● Alıştırma Seti
1. Kooperatifçilik üzerine konuşmada kooperatif şirketlerin "üçüncü bir sektör" olarak anılmasını, konuşmanın kendi verdiği gerekçeye dayanarak bir iki cümleyle açıklayın.
2. Kooperatifçilik üzerine konuşmayı, son cümlesinden sonrasını yazarak lütfen sürdürün.

═════ Kaynak Metin

Sizlerle bazı rakamları paylaşmak istiyorum, sizinde bildiklerinizi bu kürsüden hatırlatmak istiyorum. Türkiye nereden nereye geldi ve nereye gidebilir, Dünya da ne oldu ne olabilir.
Başta söyledim biz kooperatifçiyiz. Kooperatif şirketler dünyada özel sektör ve kamu sektörü yanında üçüncü bir sektör olarak kabul edilir. 19 uncu yüzyılın ortalarında Avrupa’da boy göstermeye başlamışlardır. Türkiye’deki ilk uygulaması ise Mithat Paşa’nın kurduğu Memleket (Emniyet olacak) Sandıklarıdır.

══════════
═════ Alıntılanan Veriler

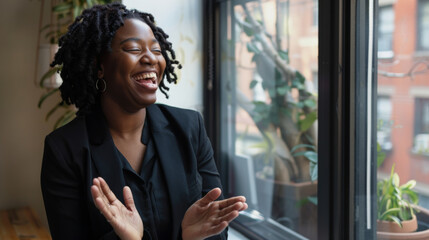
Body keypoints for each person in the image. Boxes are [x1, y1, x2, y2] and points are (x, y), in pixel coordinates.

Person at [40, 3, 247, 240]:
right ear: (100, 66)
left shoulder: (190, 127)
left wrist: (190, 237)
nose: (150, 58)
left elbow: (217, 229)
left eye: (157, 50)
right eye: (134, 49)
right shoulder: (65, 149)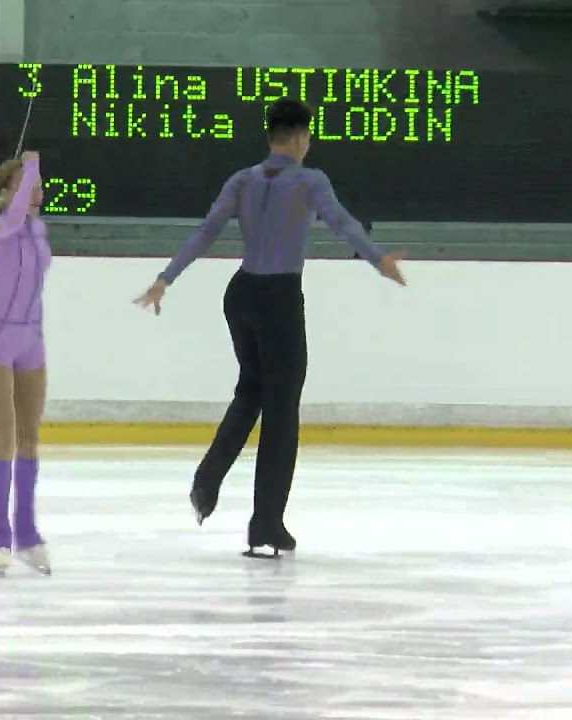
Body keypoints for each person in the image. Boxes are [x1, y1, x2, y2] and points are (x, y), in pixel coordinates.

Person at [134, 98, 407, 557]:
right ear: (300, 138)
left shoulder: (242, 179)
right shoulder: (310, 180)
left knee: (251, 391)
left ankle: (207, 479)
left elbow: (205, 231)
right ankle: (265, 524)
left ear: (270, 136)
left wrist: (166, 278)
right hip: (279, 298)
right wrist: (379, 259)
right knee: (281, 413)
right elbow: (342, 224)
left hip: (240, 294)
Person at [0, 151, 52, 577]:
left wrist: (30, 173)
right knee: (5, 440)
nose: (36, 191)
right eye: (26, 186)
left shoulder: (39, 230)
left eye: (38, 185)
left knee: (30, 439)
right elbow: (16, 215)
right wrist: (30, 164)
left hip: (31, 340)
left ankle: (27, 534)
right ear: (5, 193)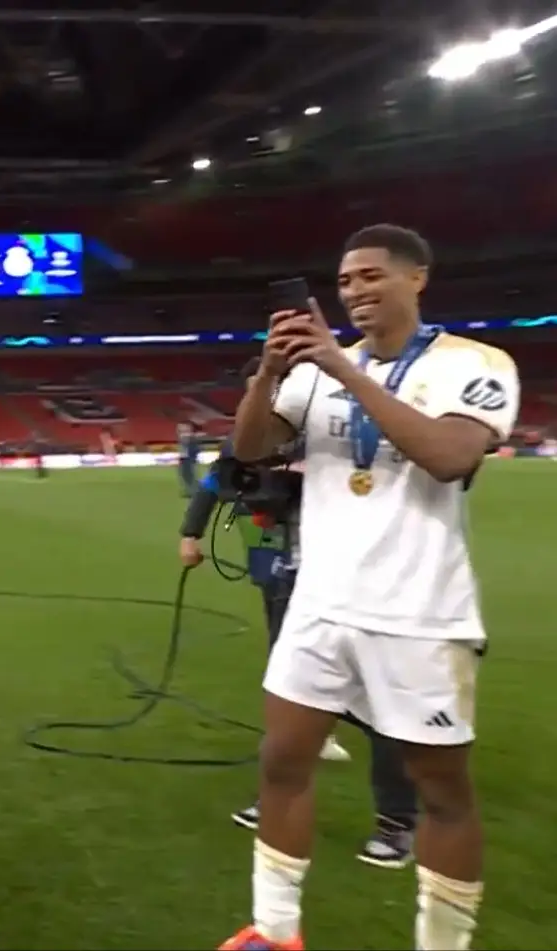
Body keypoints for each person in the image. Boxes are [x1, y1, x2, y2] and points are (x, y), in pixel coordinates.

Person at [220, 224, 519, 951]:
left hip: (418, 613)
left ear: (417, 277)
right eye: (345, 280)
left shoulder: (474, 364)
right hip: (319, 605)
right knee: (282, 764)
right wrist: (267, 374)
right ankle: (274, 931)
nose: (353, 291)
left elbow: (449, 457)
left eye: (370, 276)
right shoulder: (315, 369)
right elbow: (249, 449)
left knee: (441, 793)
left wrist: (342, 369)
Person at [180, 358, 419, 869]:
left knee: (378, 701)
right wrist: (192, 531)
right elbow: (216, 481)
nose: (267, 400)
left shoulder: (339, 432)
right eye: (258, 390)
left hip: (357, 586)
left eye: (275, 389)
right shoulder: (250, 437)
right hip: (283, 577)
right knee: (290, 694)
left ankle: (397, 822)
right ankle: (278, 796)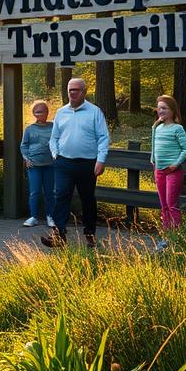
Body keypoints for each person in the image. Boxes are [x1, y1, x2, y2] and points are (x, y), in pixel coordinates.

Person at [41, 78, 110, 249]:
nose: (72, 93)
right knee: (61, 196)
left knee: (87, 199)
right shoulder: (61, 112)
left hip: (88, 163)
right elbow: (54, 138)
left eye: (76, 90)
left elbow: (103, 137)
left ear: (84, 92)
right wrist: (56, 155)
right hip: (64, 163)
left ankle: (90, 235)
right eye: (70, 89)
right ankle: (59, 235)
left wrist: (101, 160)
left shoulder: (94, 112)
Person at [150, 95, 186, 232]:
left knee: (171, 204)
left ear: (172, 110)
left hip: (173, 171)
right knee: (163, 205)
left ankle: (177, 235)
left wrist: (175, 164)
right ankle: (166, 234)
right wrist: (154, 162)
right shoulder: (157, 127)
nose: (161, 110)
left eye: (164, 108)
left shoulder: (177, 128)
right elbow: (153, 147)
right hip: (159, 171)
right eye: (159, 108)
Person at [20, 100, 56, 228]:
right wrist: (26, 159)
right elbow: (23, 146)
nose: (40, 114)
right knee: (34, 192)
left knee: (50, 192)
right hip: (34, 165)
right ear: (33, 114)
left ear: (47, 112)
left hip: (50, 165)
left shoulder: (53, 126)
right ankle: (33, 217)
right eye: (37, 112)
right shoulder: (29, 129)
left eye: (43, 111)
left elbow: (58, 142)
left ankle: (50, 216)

══════════
═════ Alıntılanan Veriler

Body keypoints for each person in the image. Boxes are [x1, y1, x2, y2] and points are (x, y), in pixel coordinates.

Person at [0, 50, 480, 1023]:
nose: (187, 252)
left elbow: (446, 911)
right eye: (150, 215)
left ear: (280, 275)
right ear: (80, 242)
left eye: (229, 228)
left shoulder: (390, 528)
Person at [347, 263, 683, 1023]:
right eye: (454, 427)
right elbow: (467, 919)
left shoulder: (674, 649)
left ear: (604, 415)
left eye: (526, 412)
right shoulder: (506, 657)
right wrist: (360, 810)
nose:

══════════
═════ Alıntılanan Veriler

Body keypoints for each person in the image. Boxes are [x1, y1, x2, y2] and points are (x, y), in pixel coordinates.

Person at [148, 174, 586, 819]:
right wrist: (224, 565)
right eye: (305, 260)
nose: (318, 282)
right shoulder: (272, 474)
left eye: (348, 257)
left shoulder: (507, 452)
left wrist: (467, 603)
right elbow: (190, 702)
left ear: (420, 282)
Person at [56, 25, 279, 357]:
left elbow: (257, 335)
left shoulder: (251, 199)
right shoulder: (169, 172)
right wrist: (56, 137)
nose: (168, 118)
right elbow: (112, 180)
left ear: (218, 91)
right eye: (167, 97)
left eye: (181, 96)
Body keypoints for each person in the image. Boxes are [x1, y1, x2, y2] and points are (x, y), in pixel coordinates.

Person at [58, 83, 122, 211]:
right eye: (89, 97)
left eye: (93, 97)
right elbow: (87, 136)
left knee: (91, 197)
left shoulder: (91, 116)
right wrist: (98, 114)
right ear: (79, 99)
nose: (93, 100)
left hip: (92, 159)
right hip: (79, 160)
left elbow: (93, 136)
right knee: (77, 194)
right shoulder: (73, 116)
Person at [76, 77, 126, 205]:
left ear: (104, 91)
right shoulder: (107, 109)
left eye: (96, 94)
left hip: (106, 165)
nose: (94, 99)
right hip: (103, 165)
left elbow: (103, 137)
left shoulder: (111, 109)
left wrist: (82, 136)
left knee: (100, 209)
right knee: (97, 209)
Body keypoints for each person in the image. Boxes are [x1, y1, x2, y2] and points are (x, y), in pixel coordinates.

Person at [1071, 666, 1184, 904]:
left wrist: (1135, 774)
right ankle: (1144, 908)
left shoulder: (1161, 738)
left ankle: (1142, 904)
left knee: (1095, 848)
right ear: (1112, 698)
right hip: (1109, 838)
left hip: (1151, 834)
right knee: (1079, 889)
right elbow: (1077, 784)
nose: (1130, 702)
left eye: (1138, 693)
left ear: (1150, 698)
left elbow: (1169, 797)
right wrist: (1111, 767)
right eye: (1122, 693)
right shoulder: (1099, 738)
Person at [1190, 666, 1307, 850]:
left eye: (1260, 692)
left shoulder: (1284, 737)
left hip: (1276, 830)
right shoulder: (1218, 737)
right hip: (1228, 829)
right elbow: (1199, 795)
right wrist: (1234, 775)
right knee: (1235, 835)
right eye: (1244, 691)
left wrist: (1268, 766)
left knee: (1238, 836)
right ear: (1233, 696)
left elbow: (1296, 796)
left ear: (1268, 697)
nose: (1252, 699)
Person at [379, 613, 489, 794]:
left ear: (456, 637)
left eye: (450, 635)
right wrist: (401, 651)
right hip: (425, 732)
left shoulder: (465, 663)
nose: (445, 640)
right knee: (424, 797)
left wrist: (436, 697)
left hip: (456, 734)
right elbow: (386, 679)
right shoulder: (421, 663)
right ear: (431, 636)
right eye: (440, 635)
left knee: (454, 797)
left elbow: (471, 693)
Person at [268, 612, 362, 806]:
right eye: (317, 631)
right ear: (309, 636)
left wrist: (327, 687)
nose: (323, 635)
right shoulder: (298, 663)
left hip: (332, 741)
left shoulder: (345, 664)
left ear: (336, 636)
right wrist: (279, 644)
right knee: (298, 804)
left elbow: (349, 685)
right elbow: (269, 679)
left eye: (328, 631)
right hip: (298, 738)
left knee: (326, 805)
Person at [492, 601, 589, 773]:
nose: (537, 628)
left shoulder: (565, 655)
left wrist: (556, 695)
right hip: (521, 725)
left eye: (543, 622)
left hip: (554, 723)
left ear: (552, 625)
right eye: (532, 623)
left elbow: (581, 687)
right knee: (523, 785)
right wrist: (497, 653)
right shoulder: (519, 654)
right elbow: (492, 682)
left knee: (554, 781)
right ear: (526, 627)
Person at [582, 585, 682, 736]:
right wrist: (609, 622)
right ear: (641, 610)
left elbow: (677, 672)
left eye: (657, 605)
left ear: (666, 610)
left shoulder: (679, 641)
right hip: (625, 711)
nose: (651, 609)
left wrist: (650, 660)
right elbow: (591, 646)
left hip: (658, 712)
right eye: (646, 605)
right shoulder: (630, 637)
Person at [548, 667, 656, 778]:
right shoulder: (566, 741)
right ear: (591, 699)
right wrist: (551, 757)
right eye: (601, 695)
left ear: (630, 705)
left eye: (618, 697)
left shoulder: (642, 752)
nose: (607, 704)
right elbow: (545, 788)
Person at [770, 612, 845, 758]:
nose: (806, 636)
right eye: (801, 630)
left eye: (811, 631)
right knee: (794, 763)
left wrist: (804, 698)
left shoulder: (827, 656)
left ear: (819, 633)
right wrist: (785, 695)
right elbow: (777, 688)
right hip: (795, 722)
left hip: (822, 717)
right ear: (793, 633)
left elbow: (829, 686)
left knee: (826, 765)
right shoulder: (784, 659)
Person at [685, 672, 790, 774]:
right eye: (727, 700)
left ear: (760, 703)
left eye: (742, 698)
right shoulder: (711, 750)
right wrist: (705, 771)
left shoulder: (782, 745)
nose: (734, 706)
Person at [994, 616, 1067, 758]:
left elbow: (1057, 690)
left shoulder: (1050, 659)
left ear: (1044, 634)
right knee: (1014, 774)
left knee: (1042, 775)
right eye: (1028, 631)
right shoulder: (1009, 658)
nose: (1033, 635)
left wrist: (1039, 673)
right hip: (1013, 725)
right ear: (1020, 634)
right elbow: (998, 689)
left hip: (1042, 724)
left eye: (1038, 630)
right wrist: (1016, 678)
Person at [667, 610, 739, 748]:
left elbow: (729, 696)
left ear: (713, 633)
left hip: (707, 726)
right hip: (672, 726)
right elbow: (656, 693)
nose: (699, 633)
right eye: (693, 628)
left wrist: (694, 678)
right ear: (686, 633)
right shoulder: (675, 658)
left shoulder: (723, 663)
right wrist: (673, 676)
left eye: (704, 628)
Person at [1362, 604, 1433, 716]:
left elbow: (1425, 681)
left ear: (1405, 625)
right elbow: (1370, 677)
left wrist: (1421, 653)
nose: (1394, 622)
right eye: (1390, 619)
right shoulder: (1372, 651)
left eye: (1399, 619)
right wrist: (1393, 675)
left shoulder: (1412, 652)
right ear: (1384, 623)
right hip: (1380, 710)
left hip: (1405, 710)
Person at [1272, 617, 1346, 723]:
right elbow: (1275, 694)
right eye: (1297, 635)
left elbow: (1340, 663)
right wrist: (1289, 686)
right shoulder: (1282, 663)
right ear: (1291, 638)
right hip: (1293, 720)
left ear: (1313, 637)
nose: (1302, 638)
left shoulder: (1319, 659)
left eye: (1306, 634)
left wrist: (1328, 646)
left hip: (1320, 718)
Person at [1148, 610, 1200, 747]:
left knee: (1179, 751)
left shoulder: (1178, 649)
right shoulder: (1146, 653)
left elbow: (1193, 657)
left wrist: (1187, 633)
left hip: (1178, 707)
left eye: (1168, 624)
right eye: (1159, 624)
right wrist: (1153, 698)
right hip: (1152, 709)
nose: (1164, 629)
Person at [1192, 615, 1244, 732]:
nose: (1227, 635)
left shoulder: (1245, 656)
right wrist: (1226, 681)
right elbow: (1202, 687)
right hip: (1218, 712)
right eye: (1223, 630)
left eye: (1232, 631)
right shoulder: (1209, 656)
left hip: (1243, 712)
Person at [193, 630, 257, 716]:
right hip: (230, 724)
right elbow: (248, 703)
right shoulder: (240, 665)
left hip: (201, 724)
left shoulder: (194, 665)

══════════

● Yazılı Yanıtlar
1. Kooperatif şirketler dünyada özel sektör ve kamu sektörünün yanında ayrı bir sektör olarak kabul edilir. Bu iki sektöre ek olarak sayıldıkları için üçüncü sektör diye anılırlar.

2.
Dünyada kooperatifçilik, Tüketim, Kredi, Tarımsal üretim ve Satış kooperatifleri olmak üzere üçayak üzerinde yükselmiştir. Tüketim kooperatiflerinin amacı malum ortaklarına temel tüketim kalemlerini ucuz temin etmektir. Bunu toplu alımla yapabildikleri gibi tüketim malzemelerinin üretimini bizzat kendileri üreterek de gerçekleştirebilirler. Nitekim 19 uncu yüzyılın sonlarında tüketim kooperatifleri kendi üretim tesislerini de kurmaya başlamıştır. Bizim kooperatifçiliğimizle kıyaslamanız açısından soruyorum, bir dönem ülkemizde de özellikle iş yeri kökenli tüketim kooperatifleri revaçtaydı, bunlardan üretim tesisi kuranını hatırlayanınız ya da bugün için bir kaçı dışında ayakta kalanını bileniniz var mı?
Bir diğeri kredi kooperatifleridir, üyelerine düşük faizli kredi teminini amaçlayan kooperatifler. Bunlarda 1800’lü yılların sonunda kuruldu ve çoğu Banka’ya dönüştü. Şimdi Avrupa’nın en büyük bankaları arasına giren bu kuruluşlar, hala o işlevlerini sürdürüyorlar. Konut kooperatiflerine değinmeyeceğim, bizde ilk tarımsal alım kooperatifi çay üreticilerinin 1946’da kurduğu kooperatiftir. 1951’de Adapazarı Şeker Pancarı İstihsal Kooperatifi kurulmuştur. Konya Kooperatifi’nin kuruluş yılı 1952’dir.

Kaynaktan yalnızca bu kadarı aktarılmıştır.